### Passage for review
Theme 2: Water governance

Many of today’s water issues, such as drought, availability, flooding, salinization or pollution are not only technical issues but demanding matters of governance. Most water  challenges transcend administrative borders of states and include a wide variety of actors in decision making: citizens, NGO’s, scientists, business, governments, transnational organisations all have a say when it comes to water resource management. Conflicting values and interests between actors, different and competing institutional regimes and regulatory frameworks, current and future socio-economic developments and pressures of climate change are just a small sample of the myriad of factors that complicate water governance. This theme investigates different dimensions related to water governance in three special topics:  

 

Adaptive water governance and forward looking decisions

Many water related decisions face the major challenge of accounting for highly uncertain long-term developments. Moreover, most governance arrangements are poorly equipped to enable forward-looking decisions and to take uncertainties seriously. Long term challenges such as climate change require including long term considerations in short term decision making without losing the capacity to adapt to changing circumstances. Through focussing on learning, monitoring, flexibility and connections across scales, adaptive water governance enables to deal with uncertainties (contact person: Dr Art Dewulf).

### Entries shown
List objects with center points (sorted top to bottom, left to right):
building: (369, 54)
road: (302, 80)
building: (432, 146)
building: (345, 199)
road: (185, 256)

### Using the information
a) In the water governance passage, what four things does adaptive water governance focus on in order to deal with uncertainties?
b) Extend the water governance passage, continuing from its last sentence.
The records are separate material and are not part of the water governance passage.

### List of answers
a) Learning, monitoring, flexibility and connections across scales.

b)
 

Controversy, conflicts and interactive framing

Water issues, especially across country borders, are prone to conflicts , prolonged public debate s and stubborn stalemates.   Frame divergence, including conflicting opinions and different values, is generally considered to  cause water governance controversies. Through interactive framing and strategic interventions, these controversies can be addressed  (contact person: Dr Art Dewulf).

 

Implementation deficit

Many ideas, plans, and policies on water management are developed, but actual implementation in practice oftentimes lags behind. They often produce merely symbolic effects or result in non-decisions. Many reasons for this deficit have been documented. This track aims to better understand the cause and effects of implementation deficit in an attempt to find ways to deal with the deficit (contact person: Dr Robbert Biesbroek).